Weakening macroeconomic growth indicators and negative investor sentiment will continue to weigh on base-metals industry fundamentals in 2016, Moody’s said. Slowing growth rates in China and Brazil, continued sluggishness in Europe and weak recovery in the US will contribute to a more muted demand picture and, importantly, less optimism about the pace of future growth, it added.

Moody’s also noted that steeper price declines will flow through to companies’ earnings in 2015, resulting in a material decline in cash flow for many producers. Companies have reduced controllable costs such as capital expenditure and exploration expenses to boost liquidity, but such actions could pressure their credit profiles over the medium term if producers need to develop projects in a more costly or politically difficult climate, it said.

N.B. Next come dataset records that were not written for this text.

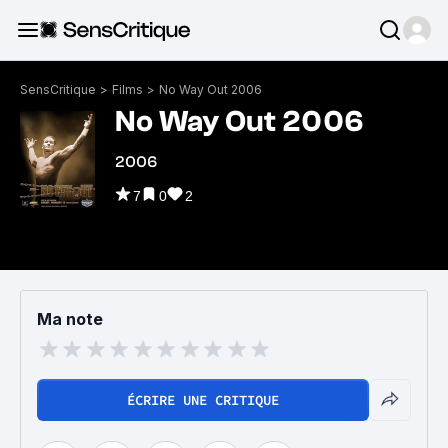
SensCritique
>
Films
>
No Way Out 2006
No Way Out 2006
2006
7
0
2
Ma note
ÉCRIRE UNE CRITIQUE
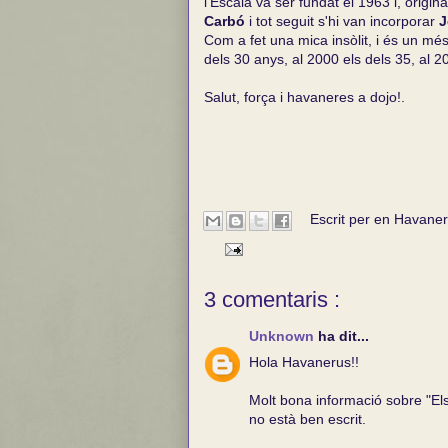
l'Escala va ser fundat el 1963 i, origi
Carbó
i tot seguit s'hi van incorporar
J
Com a fet una mica insòlit, i és un més
dels 30 anys, al 2000 els dels 35, al 2
Salut, força i havaneres a dojo!.
Escrit per en
Havaner
3 comentaris :
Unknown
ha dit...
Hola Havanerus!!
Molt bona informació sobre "El
no està ben escrit.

“Base metal prices won’t materially change over the next 12 to 18 months in our view, and could face further downside risk. “Prices remain on a downward trend in 2015, with a sharp drop in July and August, and continue to trade at lower levels, given expectations for reduced demand and slower growth rates,” it added.

Further it added that the cost curves have moved lower, but steeper price decline will hurt earnings performance for the industry. The ability to cut capital expenditures and further reduce controllable costs will mitigate, but not offset, the pain.

“We could change our outlook for the industry to stable if purchasing managers’ indexes (PMIs) in Europe, China and the US, the key consuming regions, track between 50 and 55 (above 50 indicates growth) for at least two consecutive months, and if Moody’s global macro outlook is for GDP growth of between 3 per cent and 4 per cent,” it said.